The VAPA Foundation believes that an education infused with the arts transforms the lives of young people. Research has shown that an arts education improves school climate and culture, and increases student and parent engagement, ultimately contributing to improved academic achievement.
“This is an area where parents, educators, administrators and researchers agree: An arts education enriches the lives of our students,” said Russ Sperling, Director of VAPA. “I am proud that San Diego Unified is committed to giving every student an arts education, while also supporting teachers with a new stream of resources.”
The Foundation will offer grants to help teachers achieve artistic literacy, innovation, creativity, and excellence in the arts by providing a high quality, sequential, TK-12 arts experience for all students, Sperling said. The VAPA Foundation grants will cover professional development, special projects, activities and materials not funded in a school’s operating budget. This year the Foundation will award 14 grants ranging from $500 to $2,500, totaling $11,000.
In addition to continuing an annual grant program, the VAPA Foundation will serve as resource for teachers by creating connections and collaborations with community arts organizations, and developing resources to help SDUSD teachers achieve quality, access and equity in arts education.
San Diego Unified is nationally known for its commitment to art in schools, having been named one of America's Best Music Communities two years in a row, and being honored by the Kennedy Center in 2011. The District believes this will be the first of many new arts opportunities that will allow students to thrive both inside and outside of the classroom.
Commissioner Schonbrun’s large scale visions are inextricably linked with her very personal passions. Teaching at The San Diego Center for Children is her happy place.

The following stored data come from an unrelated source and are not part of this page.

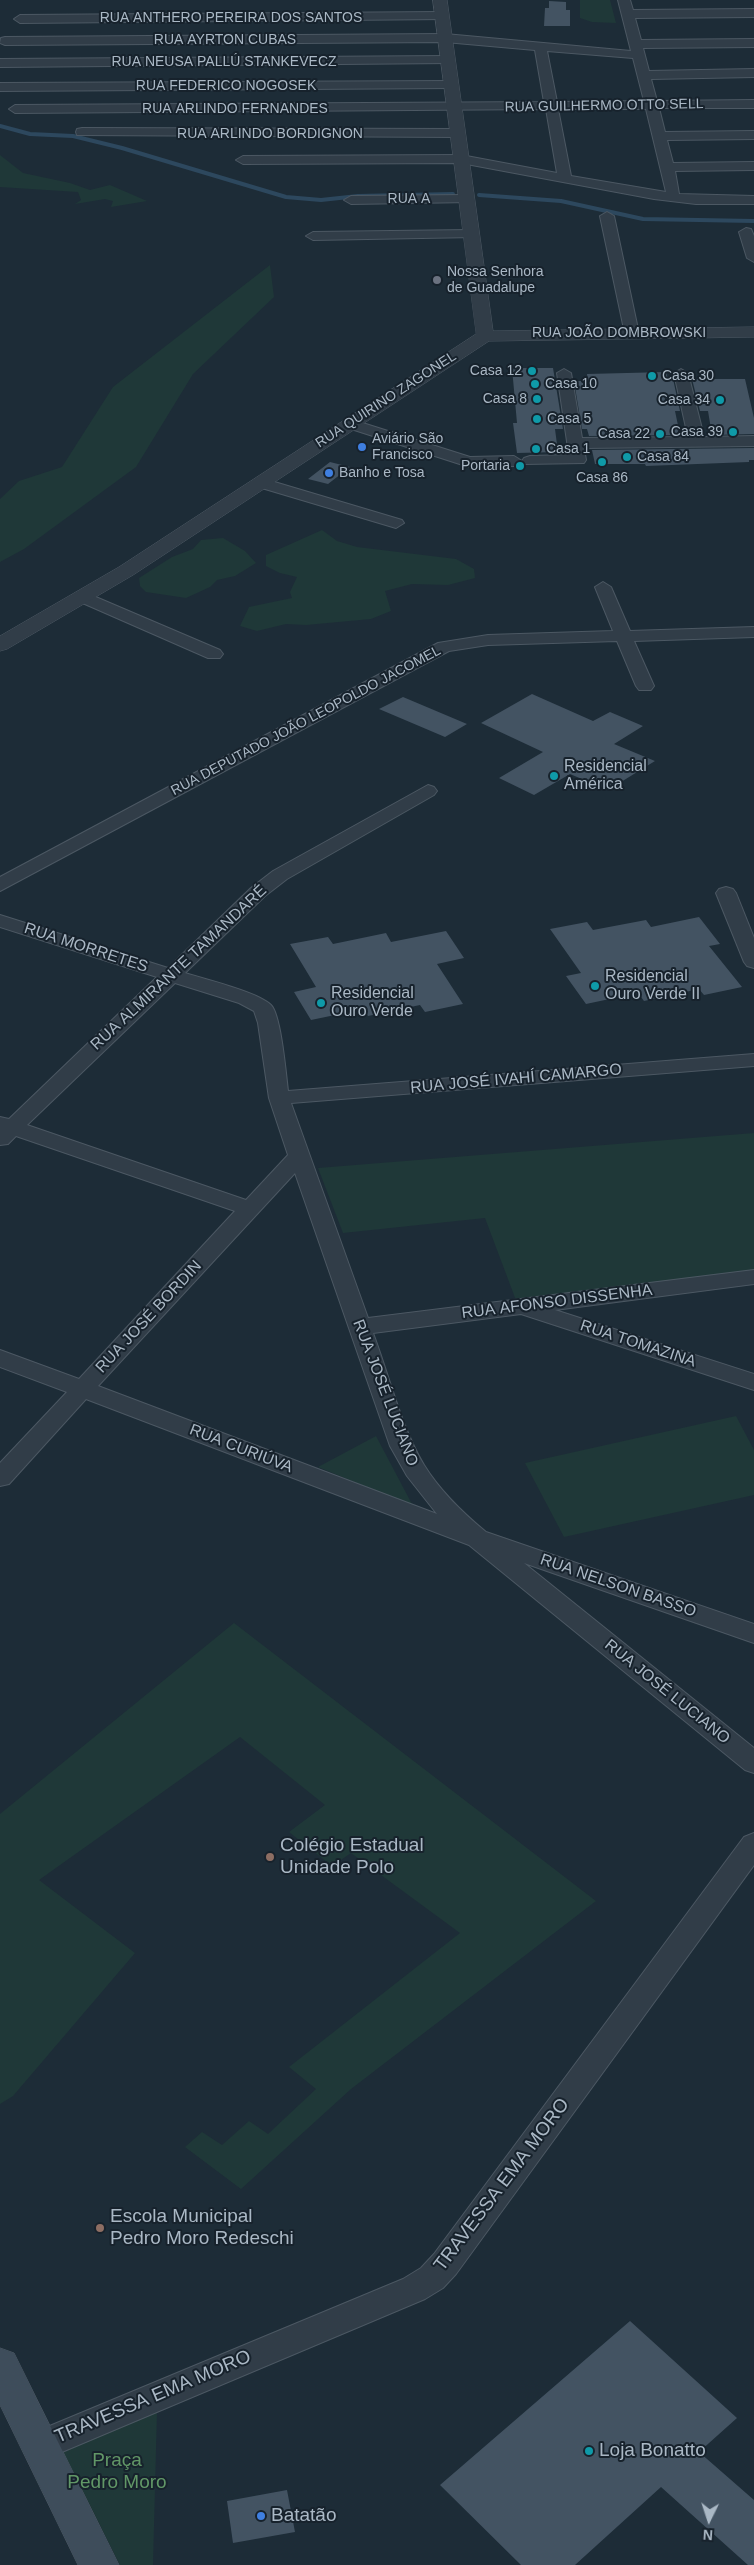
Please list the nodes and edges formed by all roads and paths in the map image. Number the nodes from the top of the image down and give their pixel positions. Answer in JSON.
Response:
{"nodes":[{"id":1,"x":440,"y":0,"type":"edge"},
{"id":2,"x":624,"y":0,"type":"edge"},
{"id":3,"x":238,"y":13,"type":"junction"},
{"id":4,"x":754,"y":13,"type":"edge"},
{"id":5,"x":628,"y":14,"type":"junction"},
{"id":6,"x":442,"y":16,"type":"junction"},
{"id":7,"x":20,"y":19,"type":"dead end"},
{"id":8,"x":445,"y":38,"type":"junction"},
{"id":9,"x":226,"y":40,"type":"junction"},
{"id":10,"x":5,"y":41,"type":"dead end"},
{"id":11,"x":754,"y":43,"type":"edge"},
{"id":12,"x":540,"y":46,"type":"junction"},
{"id":13,"x":637,"y":49,"type":"junction"},
{"id":14,"x":448,"y":60,"type":"junction"},
{"id":15,"x":216,"y":62,"type":"junction"},
{"id":16,"x":0,"y":63,"type":"edge"},
{"id":17,"x":754,"y":73,"type":"edge"},
{"id":18,"x":644,"y":75,"type":"junction"},
{"id":19,"x":451,"y":85,"type":"junction"},
{"id":20,"x":205,"y":86,"type":"junction"},
{"id":21,"x":0,"y":87,"type":"edge"},
{"id":22,"x":754,"y":104,"type":"edge"},
{"id":23,"x":652,"y":106,"type":"junction"},
{"id":24,"x":552,"y":107,"type":"junction"},
{"id":25,"x":454,"y":108,"type":"junction"},
{"id":26,"x":15,"y":109,"type":"dead end"},
{"id":27,"x":195,"y":109,"type":"junction"},
{"id":28,"x":82,"y":132,"type":"dead end"},
{"id":29,"x":458,"y":133,"type":"junction"},
{"id":30,"x":754,"y":135,"type":"edge"},
{"id":31,"x":660,"y":136,"type":"junction"},
{"id":32,"x":181,"y":139,"type":"junction"},
{"id":33,"x":461,"y":158,"type":"junction"},
{"id":34,"x":243,"y":160,"type":"dead end"},
{"id":35,"x":754,"y":166,"type":"edge"},
{"id":36,"x":668,"y":167,"type":"junction"},
{"id":37,"x":565,"y":179,"type":"junction"},
{"id":38,"x":672,"y":197,"type":"junction"},
{"id":39,"x":351,"y":200,"type":"dead end"},
{"id":40,"x":466,"y":200,"type":"junction"},
{"id":41,"x":754,"y":200,"type":"edge"},
{"id":42,"x":607,"y":216,"type":"dead end"},
{"id":43,"x":746,"y":232,"type":"dead end"},
{"id":44,"x":471,"y":234,"type":"junction"},
{"id":45,"x":313,"y":236,"type":"dead end"},
{"id":46,"x":754,"y":258,"type":"edge"},
{"id":47,"x":754,"y":332,"type":"edge"},
{"id":48,"x":632,"y":334,"type":"junction"},
{"id":49,"x":484,"y":336,"type":"junction"},
{"id":50,"x":564,"y":373,"type":"dead end"},
{"id":51,"x":681,"y":373,"type":"dead end"},
{"id":52,"x":350,"y":424,"type":"junction"},
{"id":53,"x":754,"y":441,"type":"edge"},
{"id":54,"x":697,"y":442,"type":"junction"},
{"id":55,"x":575,"y":443,"type":"junction"},
{"id":56,"x":514,"y":461,"type":"dead end"},
{"id":57,"x":530,"y":461,"type":"dead end"},
{"id":58,"x":261,"y":482,"type":"junction"},
{"id":59,"x":396,"y":523,"type":"dead end"},
{"id":60,"x":603,"y":587,"type":"dead end"},
{"id":61,"x":84,"y":597,"type":"junction"},
{"id":62,"x":754,"y":632,"type":"edge"},
{"id":63,"x":624,"y":636,"type":"junction"},
{"id":64,"x":0,"y":645,"type":"edge"},
{"id":65,"x":214,"y":654,"type":"dead end"},
{"id":66,"x":645,"y":686,"type":"dead end"},
{"id":67,"x":428,"y":791,"type":"dead end"},
{"id":68,"x":0,"y":885,"type":"edge"},
{"id":69,"x":726,"y":893,"type":"dead end"},
{"id":70,"x":0,"y":921,"type":"edge"},
{"id":71,"x":754,"y":962,"type":"edge"},
{"id":72,"x":171,"y":975,"type":"junction"},
{"id":73,"x":258,"y":1004,"type":"joint"},
{"id":74,"x":754,"y":1060,"type":"edge"},
{"id":75,"x":278,"y":1098,"type":"junction"},
{"id":76,"x":4,"y":1130,"type":"edge"},
{"id":77,"x":299,"y":1156,"type":"junction"},
{"id":78,"x":250,"y":1209,"type":"junction"},
{"id":79,"x":754,"y":1277,"type":"edge"},
{"id":80,"x":522,"y":1307,"type":"junction"},
{"id":81,"x":360,"y":1327,"type":"junction"},
{"id":82,"x":0,"y":1358,"type":"edge"},
{"id":83,"x":754,"y":1382,"type":"edge"},
{"id":84,"x":82,"y":1389,"type":"junction"},
{"id":85,"x":0,"y":1478,"type":"edge"},
{"id":86,"x":482,"y":1540,"type":"junction"},
{"id":87,"x":754,"y":1634,"type":"edge"},
{"id":88,"x":754,"y":1763,"type":"edge"},
{"id":89,"x":754,"y":1844,"type":"edge"},
{"id":90,"x":1,"y":2369,"type":"edge"},
{"id":91,"x":39,"y":2446,"type":"junction"},
{"id":92,"x":99,"y":2565,"type":"edge"}],
"edges":[{"from":1,"to":6,"type":"street"},
{"from":2,"to":5,"type":"street"},
{"from":3,"to":6,"type":"street","name":"RUA ANTHERO PEREIRA DOS SANTOS"},
{"from":3,"to":7,"type":"street","name":"RUA ANTHERO PEREIRA DOS SANTOS"},
{"from":3,"to":9,"type":"street"},
{"from":4,"to":5,"type":"street"},
{"from":5,"to":13,"type":"street"},
{"from":6,"to":8,"type":"street"},
{"from":8,"to":9,"type":"street","name":"RUA AYRTON CUBAS"},
{"from":8,"to":12,"type":"street","name":"RUA AYRTON CUBAS"},
{"from":8,"to":14,"type":"street"},
{"from":9,"to":10,"type":"street","name":"RUA AYRTON CUBAS"},
{"from":9,"to":15,"type":"street"},
{"from":11,"to":13,"type":"street","name":"RUA AYRTON CUBAS"},
{"from":12,"to":13,"type":"street","name":"RUA AYRTON CUBAS"},
{"from":12,"to":24,"type":"street"},
{"from":13,"to":18,"type":"street"},
{"from":14,"to":15,"type":"street","name":"RUA NEUSA PALLÚ STANKEVECZ"},
{"from":14,"to":19,"type":"street"},
{"from":15,"to":16,"type":"street","name":"RUA NEUSA PALLÚ STANKEVECZ"},
{"from":15,"to":20,"type":"street"},
{"from":17,"to":18,"type":"street"},
{"from":18,"to":23,"type":"street"},
{"from":19,"to":20,"type":"street","name":"RUA FEDERICO NOGOSEK"},
{"from":19,"to":25,"type":"street"},
{"from":20,"to":21,"type":"street","name":"RUA FEDERICO NOGOSEK"},
{"from":20,"to":27,"type":"street"},
{"from":22,"to":23,"type":"street","name":"RUA GUILHERMO OTTO SELL"},
{"from":23,"to":24,"type":"street","name":"RUA GUILHERMO OTTO SELL"},
{"from":23,"to":31,"type":"street"},
{"from":24,"to":25,"type":"street","name":"RUA GUILHERMO OTTO SELL"},
{"from":24,"to":37,"type":"street"},
{"from":25,"to":27,"type":"street","name":"RUA ARLINDO FERNANDES"},
{"from":25,"to":29,"type":"street"},
{"from":26,"to":27,"type":"street","name":"RUA ARLINDO FERNANDES"},
{"from":27,"to":32,"type":"street"},
{"from":28,"to":32,"type":"street","name":"RUA ARLINDO BORDIGNON"},
{"from":29,"to":32,"type":"street","name":"RUA ARLINDO BORDIGNON"},
{"from":29,"to":33,"type":"street"},
{"from":30,"to":31,"type":"street"},
{"from":31,"to":36,"type":"street"},
{"from":33,"to":34,"type":"street"},
{"from":33,"to":37,"type":"street"},
{"from":33,"to":40,"type":"street"},
{"from":35,"to":36,"type":"street"},
{"from":36,"to":38,"type":"street"},
{"from":37,"to":38,"type":"street"},
{"from":38,"to":41,"type":"street"},
{"from":39,"to":40,"type":"street","name":"RUA A"},
{"from":40,"to":44,"type":"street"},
{"from":42,"to":48,"type":"street"},
{"from":43,"to":46,"type":"street"},
{"from":44,"to":45,"type":"street"},
{"from":44,"to":49,"type":"street"},
{"from":47,"to":48,"type":"street","name":"RUA JOÃO DOMBROWSKI"},
{"from":48,"to":49,"type":"street","name":"RUA JOÃO DOMBROWSKI"},
{"from":49,"to":52,"type":"street","name":"RUA QUIRINO ZAGONEL"},
{"from":50,"to":55,"type":"street"},
{"from":51,"to":54,"type":"street"},
{"from":52,"to":56,"type":"street"},
{"from":52,"to":58,"type":"street","name":"RUA QUIRINO ZAGONEL"},
{"from":53,"to":54,"type":"street"},
{"from":54,"to":55,"type":"street"},
{"from":55,"to":57,"type":"street"},
{"from":58,"to":59,"type":"street"},
{"from":58,"to":61,"type":"street","name":"RUA QUIRINO ZAGONEL"},
{"from":60,"to":63,"type":"street"},
{"from":61,"to":64,"type":"street","name":"RUA QUIRINO ZAGONEL"},
{"from":61,"to":65,"type":"street"},
{"from":62,"to":63,"type":"street","name":"RUA DEPUTADO JOÃO LEOPOLDO JACOMEL"},
{"from":63,"to":66,"type":"street"},
{"from":63,"to":68,"type":"street","name":"RUA DEPUTADO JOÃO LEOPOLDO JACOMEL"},
{"from":67,"to":72,"type":"street","name":"RUA ALMIRANTE TAMANDARÉ"},
{"from":69,"to":71,"type":"street"},
{"from":70,"to":72,"type":"street","name":"RUA MORRETES"},
{"from":72,"to":73,"type":"street","name":"RUA MORRETES"},
{"from":72,"to":76,"type":"street","name":"RUA ALMIRANTE TAMANDARÉ"},
{"from":73,"to":75,"type":"street","name":"RUA JOSÉ LUCIANO"},
{"from":74,"to":75,"type":"street","name":"RUA JOSÉ IVAHÍ CAMARGO"},
{"from":75,"to":77,"type":"street","name":"RUA JOSÉ LUCIANO"},
{"from":76,"to":78,"type":"street"},
{"from":77,"to":78,"type":"street","name":"RUA JOSÉ BORDIN"},
{"from":77,"to":81,"type":"street","name":"RUA JOSÉ LUCIANO"},
{"from":78,"to":84,"type":"street","name":"RUA JOSÉ BORDIN"},
{"from":79,"to":80,"type":"street","name":"RUA AFONSO DISSENHA"},
{"from":80,"to":81,"type":"street","name":"RUA AFONSO DISSENHA"},
{"from":80,"to":83,"type":"street","name":"RUA TOMAZINA"},
{"from":81,"to":86,"type":"street","name":"RUA JOSÉ LUCIANO"},
{"from":82,"to":84,"type":"street","name":"RUA CURIÚVA"},
{"from":84,"to":85,"type":"street","name":"RUA JOSÉ BORDIN"},
{"from":84,"to":86,"type":"street","name":"RUA CURIÚVA"},
{"from":86,"to":87,"type":"street","name":"RUA NELSON BASSO"},
{"from":86,"to":88,"type":"street","name":"RUA JOSÉ LUCIANO"},
{"from":89,"to":91,"type":"street","name":"TRAVESSA EMA MORO"},
{"from":90,"to":91,"type":"main road"},
{"from":91,"to":92,"type":"main road"}]}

“My favorite thing to do is be with these children,” Schonbrun said. “I can’t wait to hear what they have to say and I can’t wait to see what they create. These are my angels. I adore these kids, and I want to see every single one of them make it.” she declared in a feature story dedicated to her work in The San Diego Union Tribune.
Now, speaking with me, an Expressive Arts Therapist, and fellow advocate of healing and transformation through the arts, she affirms the potential for art therapy as a highly effective tool of positive change.
“I see how art therapy can change a persons life. It’s proven that continuous art therapy can create outstanding academic improvement in students, up to 70% improvement. It is the most effective kind of therapy with a child. It is cathartic, it brings joy, builds self esteem. It is grounding. It makes you want to be present on this planet,” she says.
Our meeting pauses for a quick break. She returns with an armful of paintings, her childhood paintings. The paper is yellowed but the paint is vibrant and the figures seem to jump into action. And there she is, as a little girl, waving her arms at me. With bright eyes and perfectly coiffed hair, she is as fierce as she is gentle. She is thoughtful, playful and wise. She knows her purpose and she is a living embodiment of it.